[Start of Attachment]

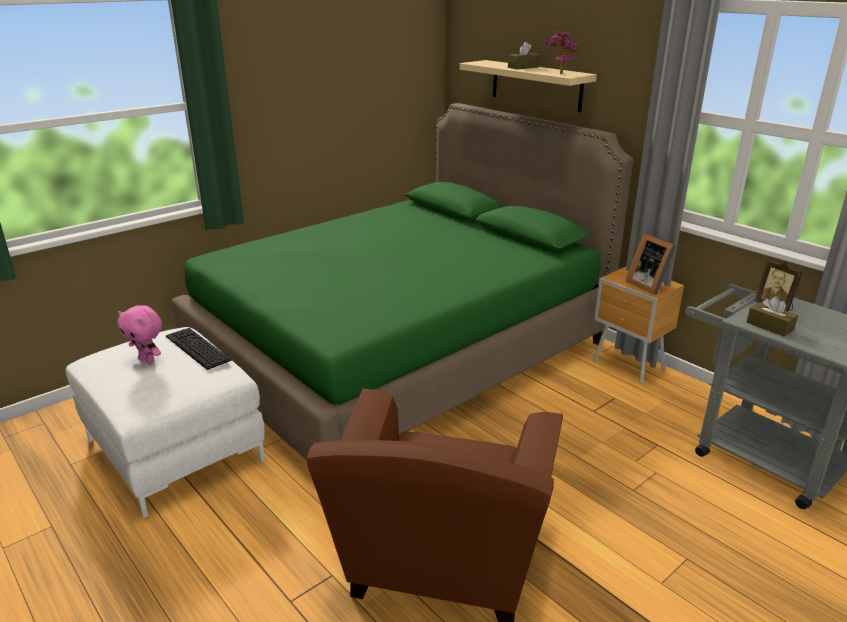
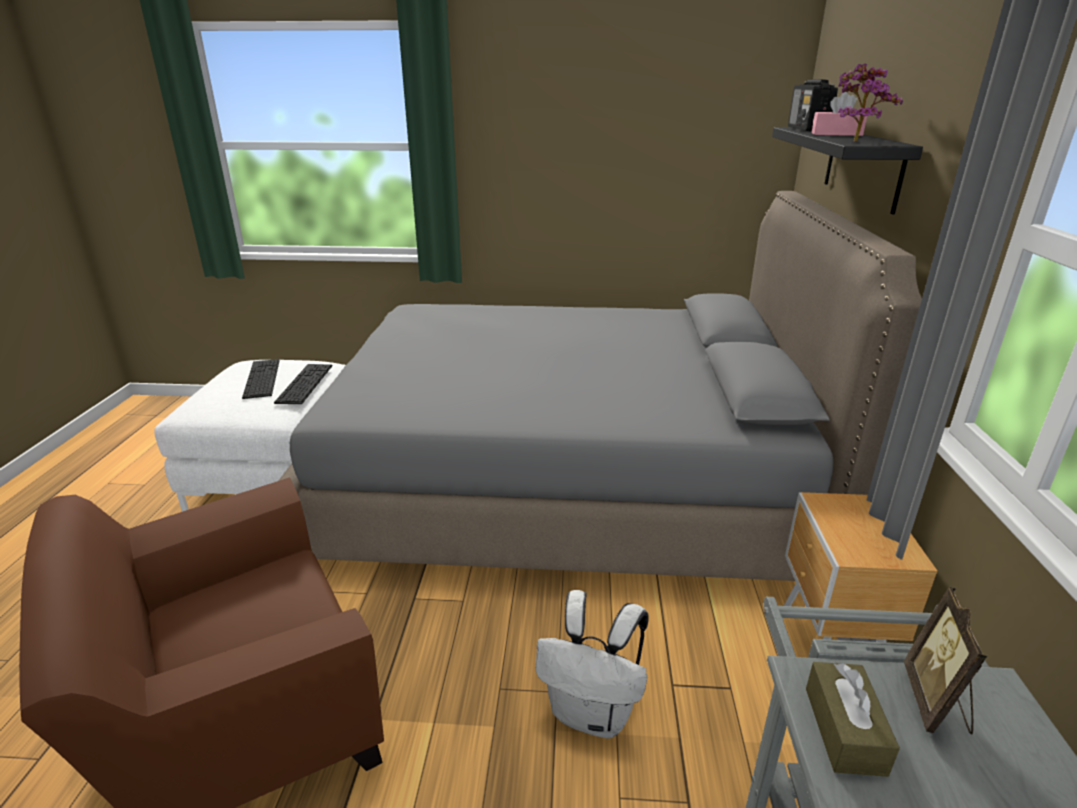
camera: 45 degrees right, 0 degrees up
(147, 360) = (262, 378): pink plush toy -> keyboard
(401, 352) = (565, 483): green bed -> grey bed
(490, 64) = (807, 129): none -> radio
(523, 67) = (836, 134): brown tissue box -> pink tissue box
(536, 85) = (862, 167): beige shelf -> black shelf
(582, 441) = (593, 713): none -> white backpack
(648, 285) = (863, 539): picture frame -> none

[End of Attachment]

Task brief:
Return, from the data above, each line in which the string "none" appears.

Answer box:
(490, 64) = (807, 129): none -> radio
(582, 441) = (593, 713): none -> white backpack
(648, 285) = (863, 539): picture frame -> none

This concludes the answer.